- [Excerpted text]
<<<<

American civilian biplane

The Travel Air 2000 is an open-cockpit biplane aircraft produced in the United States in the late 1920s by the Travel Air Manufacturing Company. During the period from 1924-1929, Travel Air produced more aircraft than any other American manufacturer, including over 1,000 biplanes. While an exact number is almost impossible to ascertain due to the number of conversions and rebuilds, some estimates for Travel Air as a whole range from 1,200 to nearly 2,000 aircraft.

==Design and development==
The Travel Air Model A was engineered chiefly by Lloyd Stearman, with input from Travel Air co-founders Walter Beech, Clyde Cessna, and Bill Snook and could trace its ancestry back to the Swallow New Swallow biplane. The Travel Air, however, replaced the New Swallow's wooden fuselage structure with welded steel tubes. An interim design, the Winstead Special, was developed by the Winstead brothers from a metal fuselage frame developed at Swallow by Stearman and Walter Beech, but subsequently rejected by Swallow president Jake Moellendick, a decision which triggered the departure of both Stearman and Beech, and the creation of Travel Air. Until the appearance of the all new 12/14/16 series, all subsequent Travel Air biplanes would be derived from the Model A.

The Travel Air biplanes were conventional single-bay biplanes with staggered wings braced by N-struts. The fuselage was fabric-covered welded chromium-molybdenum alloy steel tubes, faired with wooden battens and they had two open cockpits in tandem, with the forward cockpit carrying two passengers side by side.

In common with the Fokker D.VII that they resembled, the rudder and ailerons of the first Travel Air biplanes had an overhanging "horns" to counterbalance the aerodynamic loads on the controls, helping to reduce control forces and making for a more responsive aircraft. These were the distinctive Travel Air "elephant ear" ailerons which led to the airplane's popular nicknames of Old Elephant Ears and Wichita Fokker. Some subsequent models were offered without the counterbalance, providing a cleaner, more conventional appearance with less drag. Pitch forces could be trimmed out with an inflight-adjustable horizontal stabilizer.

Different, interchangeable wings were offered, including a shorter and thinner wing known as the "Speedwing" which improved speed.

A considerable number of engines were installed, including nearly every mass-produced engine in the 90-300 hp range available at the time, and a number of more obscure prototype engines, as can be seen in the list of designation prefixes.

The Travel Air biplanes were noted for their good flying qualities which may have helped Travel Air outsell all rivals by 1929.

===Steam-powered===
In 1933, George and William Besler replaced the usual gasoline powered piston engine in a Travel Air 2000 with an oil-fired, reversible V-twin compounding steam engine, which would become the first steam-powered aircraft to fly successfully.

>>>>

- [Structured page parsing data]

<<<<

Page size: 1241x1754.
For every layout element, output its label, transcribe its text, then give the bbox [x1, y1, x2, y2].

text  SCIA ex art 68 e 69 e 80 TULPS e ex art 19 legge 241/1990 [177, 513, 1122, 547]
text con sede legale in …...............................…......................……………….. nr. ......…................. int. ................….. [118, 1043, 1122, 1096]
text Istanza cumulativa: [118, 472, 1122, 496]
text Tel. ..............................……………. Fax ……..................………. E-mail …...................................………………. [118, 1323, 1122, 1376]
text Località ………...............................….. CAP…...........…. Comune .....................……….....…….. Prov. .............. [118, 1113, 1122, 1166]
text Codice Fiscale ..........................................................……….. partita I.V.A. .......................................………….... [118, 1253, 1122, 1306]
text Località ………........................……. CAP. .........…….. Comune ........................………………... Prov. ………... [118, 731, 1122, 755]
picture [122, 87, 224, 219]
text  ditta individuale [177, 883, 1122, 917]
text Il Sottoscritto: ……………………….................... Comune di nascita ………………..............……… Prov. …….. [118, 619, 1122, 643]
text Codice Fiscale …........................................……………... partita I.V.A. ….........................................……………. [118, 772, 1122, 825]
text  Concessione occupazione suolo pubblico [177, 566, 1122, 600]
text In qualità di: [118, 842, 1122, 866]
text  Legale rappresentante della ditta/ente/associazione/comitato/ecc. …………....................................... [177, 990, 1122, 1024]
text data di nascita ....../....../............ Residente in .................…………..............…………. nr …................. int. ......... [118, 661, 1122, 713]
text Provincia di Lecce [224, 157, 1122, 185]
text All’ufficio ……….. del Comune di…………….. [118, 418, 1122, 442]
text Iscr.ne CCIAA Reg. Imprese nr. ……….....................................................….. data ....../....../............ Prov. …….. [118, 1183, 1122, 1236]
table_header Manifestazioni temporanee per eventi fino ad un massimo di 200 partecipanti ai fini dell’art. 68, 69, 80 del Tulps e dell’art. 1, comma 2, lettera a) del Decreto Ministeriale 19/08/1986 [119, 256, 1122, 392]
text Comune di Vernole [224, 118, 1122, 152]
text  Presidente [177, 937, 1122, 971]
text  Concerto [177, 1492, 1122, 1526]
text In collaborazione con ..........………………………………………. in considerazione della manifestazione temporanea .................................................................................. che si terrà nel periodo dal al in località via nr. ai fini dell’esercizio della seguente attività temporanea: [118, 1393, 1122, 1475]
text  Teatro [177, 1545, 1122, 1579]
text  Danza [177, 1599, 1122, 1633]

>>>>

- [Work instruction 1]
Answer these questions using the Travel Air biplane text:
(a) Which company produced the Travel Air 2000?
(b) Who was chiefly responsible for engineering the Travel Air Model A?
(c) In what year did George and William Besler fit a Travel Air 2000 with a steam engine?
- [Work instruction 2] List every person whom the Travel Air biplane text names with both a first and a last name.

- [Worked solution 1]
(a) The Travel Air Manufacturing Company produced the Travel Air 2000.
(b) Lloyd Stearman was chiefly responsible for engineering the Travel Air Model A.
(c) George and William Besler fitted a Travel Air 2000 with a steam engine in 1933.

- [Worked solution 2]
The text names these people with both a first and a last name:
- Lloyd Stearman
- Walter Beech
- Clyde Cessna
- Bill Snook
- Jake Moellendick
- George Besler
- William Besler